Pearson's Correlation Coefficient, r

Correlation is a technique for investigating the relationship between two quantitative, variables, for example, Age and IQ or Height and Weight.

You have already met Spearman’s Correlation coefficient which measures the strength of the correlation in the RANKING of two sets of data.

Pearson's correlation coefficient (r) is a measure of the strength of the association between the two variables.

The first step in studying the relationship between two variables is to draw a scatter graph of the variables to check for linearity.
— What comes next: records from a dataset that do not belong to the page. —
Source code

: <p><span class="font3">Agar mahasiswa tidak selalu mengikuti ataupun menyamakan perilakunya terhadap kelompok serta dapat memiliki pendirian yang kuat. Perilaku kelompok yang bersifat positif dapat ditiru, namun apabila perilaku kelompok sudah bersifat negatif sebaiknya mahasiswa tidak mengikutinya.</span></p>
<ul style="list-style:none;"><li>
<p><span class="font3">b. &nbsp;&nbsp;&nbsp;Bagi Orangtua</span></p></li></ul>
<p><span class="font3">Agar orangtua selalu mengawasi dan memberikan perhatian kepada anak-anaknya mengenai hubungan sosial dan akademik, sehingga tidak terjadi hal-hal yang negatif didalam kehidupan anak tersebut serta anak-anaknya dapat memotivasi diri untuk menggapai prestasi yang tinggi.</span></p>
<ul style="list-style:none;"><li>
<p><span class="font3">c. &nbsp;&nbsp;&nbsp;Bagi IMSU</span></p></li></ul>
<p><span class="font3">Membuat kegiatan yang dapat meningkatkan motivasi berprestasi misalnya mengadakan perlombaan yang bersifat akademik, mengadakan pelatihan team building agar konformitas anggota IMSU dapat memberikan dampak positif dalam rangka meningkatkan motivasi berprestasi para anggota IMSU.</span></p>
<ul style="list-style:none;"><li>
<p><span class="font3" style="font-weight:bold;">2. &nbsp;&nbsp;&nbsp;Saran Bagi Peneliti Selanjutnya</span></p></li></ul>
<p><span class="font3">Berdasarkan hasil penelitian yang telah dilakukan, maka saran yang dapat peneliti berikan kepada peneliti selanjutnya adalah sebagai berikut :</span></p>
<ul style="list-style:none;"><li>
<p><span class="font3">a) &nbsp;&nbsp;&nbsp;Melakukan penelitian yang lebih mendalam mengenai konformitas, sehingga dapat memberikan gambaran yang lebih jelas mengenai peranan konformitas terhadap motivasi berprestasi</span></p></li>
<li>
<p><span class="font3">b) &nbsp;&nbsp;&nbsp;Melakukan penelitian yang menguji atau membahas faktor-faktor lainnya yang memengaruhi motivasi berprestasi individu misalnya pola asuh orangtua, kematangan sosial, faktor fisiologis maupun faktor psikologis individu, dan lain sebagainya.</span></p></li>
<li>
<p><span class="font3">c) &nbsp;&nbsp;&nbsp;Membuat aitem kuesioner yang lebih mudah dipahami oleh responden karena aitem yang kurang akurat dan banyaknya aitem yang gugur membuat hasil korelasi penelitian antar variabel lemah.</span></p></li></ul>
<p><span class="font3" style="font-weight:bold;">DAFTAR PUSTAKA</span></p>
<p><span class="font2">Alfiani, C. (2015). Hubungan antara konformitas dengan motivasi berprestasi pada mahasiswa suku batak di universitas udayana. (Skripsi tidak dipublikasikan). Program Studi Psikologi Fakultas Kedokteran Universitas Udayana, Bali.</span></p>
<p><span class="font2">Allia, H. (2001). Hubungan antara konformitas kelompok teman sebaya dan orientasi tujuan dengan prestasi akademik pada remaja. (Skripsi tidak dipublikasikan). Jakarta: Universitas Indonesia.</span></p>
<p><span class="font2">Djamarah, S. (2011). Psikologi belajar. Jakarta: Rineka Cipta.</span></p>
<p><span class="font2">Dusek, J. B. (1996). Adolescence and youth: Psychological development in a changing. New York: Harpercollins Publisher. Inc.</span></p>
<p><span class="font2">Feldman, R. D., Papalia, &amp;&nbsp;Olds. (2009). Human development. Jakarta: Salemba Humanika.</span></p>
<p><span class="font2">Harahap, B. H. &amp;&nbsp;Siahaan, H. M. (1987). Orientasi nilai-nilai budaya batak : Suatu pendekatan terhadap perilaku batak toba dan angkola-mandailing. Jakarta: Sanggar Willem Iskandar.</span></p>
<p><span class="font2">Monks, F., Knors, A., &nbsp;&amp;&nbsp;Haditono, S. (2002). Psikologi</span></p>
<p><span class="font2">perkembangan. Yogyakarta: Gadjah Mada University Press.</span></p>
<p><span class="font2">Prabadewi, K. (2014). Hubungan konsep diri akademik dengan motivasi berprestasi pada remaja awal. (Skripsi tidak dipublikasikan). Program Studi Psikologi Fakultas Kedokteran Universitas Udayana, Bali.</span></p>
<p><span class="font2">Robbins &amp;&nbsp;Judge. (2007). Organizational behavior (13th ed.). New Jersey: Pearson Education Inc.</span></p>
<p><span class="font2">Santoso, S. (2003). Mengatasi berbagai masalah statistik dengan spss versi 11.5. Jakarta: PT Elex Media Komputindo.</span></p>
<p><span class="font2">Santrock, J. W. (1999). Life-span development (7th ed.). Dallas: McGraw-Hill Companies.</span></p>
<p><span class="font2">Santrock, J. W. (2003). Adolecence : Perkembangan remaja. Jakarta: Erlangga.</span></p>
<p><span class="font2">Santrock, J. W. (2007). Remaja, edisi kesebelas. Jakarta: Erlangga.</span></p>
The correlation coefficient should not be calculated if the relationship is not linear (i.e following a straight line).

Pearson's Correlation Coefficient, measures of how close the scatter of points is to a straight line and is a number between -1 and 1 as shown in these diagrams:

Values of Pearson's correlation coefficient

Pearson's correlation coefficient (r) ranges from -1 to +1:

r=-1 / / data lie on a perfect straight line with a negative slope
r=0 / / no linear relationship between the variables
r=+1 / / data lie on a perfect straight line with a positive slope

The easiest way to get a value of Pearson's Correlation Coefficient is to plot a scatter graph using Excel and put on a line of best fit (add trendline). If you then right click on your line and use ‘options’ you will be able to put the equation of the line of best fit and the ‘r squared’ value on your graph.

You now need to square root the ‘r squared’ value and you have Pearson’s Correlation Coefficient. It is reasonable to describe a value of around 0.8 or more as strong correlation, 0.6 as moderate, 0.4 as weak etc.

Don’t forget to use you equation of the line of best fit to predict missing data items – and the value of Pearson’s to indicate how reliable you think your prediction will be.